• **WORK REQUEST 1**
From the listing below, pull out every line that contains the string "Therapeutics".

Added some documentation for Volume class.

library/PolyVoxCore/include/Volume.h

@@ -36,6 +36,73 @@ Foundation, Inc., 51 Franklin Street, Fifth Floor, Boston, MA  02110-1301, USA.
 
 namespace PolyVox
 {
+	///The Volume class provides a memory efficient method of storing voxel data while also allowing fast access and modification.
+	/*******************************************************************************
+	A Volume is essentially a '3D image' in which each element (voxel) is identified
+	by a three dimensional (x,y,z) coordinate, rather than the two dimensional (x,y)
+	coordinate which is used to identify an element (pixel) in a normal image. Within
+	PolyVox, the Volume class is used to store and manipulate our data before we extract 
+	our SurfacePatch's from it.
+
+	<b>Data Representaion - feel free to skip</b>
+	If stored carelessly, volume data can take up a huge amount of memory. For example, a
+	volume of dimensions 1024x1024x1024 with 1 byte per voxel will require 1GB of memory
+	if stored in an uncompressed form. Natuarally our Volume class is much more efficient
+	than this and it is worth understanding (at least at a high level) the approach
+	which is used.

• **WORK REQUEST 2**
In the Volume class documentation above, turn the paragraph starting "A Volume is essentially a '3D image'" into a short bulleted list that keeps its main facts.

• **EXERCISE INPUT**
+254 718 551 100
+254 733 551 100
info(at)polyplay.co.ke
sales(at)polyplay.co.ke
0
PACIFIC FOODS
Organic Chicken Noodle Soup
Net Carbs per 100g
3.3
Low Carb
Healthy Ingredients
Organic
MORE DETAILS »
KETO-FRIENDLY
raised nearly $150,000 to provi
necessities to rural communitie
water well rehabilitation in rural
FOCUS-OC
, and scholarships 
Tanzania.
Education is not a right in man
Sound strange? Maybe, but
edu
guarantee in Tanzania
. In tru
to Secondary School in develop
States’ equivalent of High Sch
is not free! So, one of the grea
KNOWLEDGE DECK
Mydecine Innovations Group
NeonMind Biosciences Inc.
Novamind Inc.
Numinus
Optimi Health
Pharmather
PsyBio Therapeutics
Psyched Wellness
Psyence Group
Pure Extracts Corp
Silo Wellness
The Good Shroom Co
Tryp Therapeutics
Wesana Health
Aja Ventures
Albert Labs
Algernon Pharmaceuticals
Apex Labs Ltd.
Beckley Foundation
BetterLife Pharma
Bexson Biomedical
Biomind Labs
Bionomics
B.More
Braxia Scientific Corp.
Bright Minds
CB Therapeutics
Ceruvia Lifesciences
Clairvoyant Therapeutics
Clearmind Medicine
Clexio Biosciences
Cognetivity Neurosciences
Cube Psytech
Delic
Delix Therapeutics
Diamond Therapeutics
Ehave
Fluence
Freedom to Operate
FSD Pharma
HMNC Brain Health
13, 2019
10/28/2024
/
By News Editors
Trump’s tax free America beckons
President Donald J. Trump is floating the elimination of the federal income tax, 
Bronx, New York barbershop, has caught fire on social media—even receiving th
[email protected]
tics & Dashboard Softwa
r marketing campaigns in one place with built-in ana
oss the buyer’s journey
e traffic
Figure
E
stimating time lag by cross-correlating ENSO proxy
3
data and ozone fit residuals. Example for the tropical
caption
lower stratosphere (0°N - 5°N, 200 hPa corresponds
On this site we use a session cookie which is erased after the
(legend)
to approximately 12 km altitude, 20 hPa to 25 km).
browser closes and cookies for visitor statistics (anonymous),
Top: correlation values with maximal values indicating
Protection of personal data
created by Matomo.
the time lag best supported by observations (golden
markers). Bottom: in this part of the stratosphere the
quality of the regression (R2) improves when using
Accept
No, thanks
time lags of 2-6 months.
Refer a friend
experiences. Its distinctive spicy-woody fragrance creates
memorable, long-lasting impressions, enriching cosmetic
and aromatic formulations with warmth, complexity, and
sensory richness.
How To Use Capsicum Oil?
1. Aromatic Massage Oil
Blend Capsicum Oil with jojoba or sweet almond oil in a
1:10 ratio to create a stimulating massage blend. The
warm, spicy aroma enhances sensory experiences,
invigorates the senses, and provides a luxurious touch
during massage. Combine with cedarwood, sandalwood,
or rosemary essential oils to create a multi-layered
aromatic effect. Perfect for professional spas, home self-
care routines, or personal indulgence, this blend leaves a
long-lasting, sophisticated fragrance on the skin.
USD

• **RESULT 1**
PsyBio Therapeutics
Tryp Therapeutics
CB Therapeutics
Clairvoyant Therapeutics
Delix Therapeutics
Diamond Therapeutics

• **RESULT 2**
- A Volume is basically a 3D image.
- Each element (voxel) is identified by a three-dimensional (x,y,z) coordinate. A pixel in a normal image uses a two-dimensional (x,y) coordinate.
- In PolyVox, the Volume class stores and manipulates the data before surface patches are extracted from it.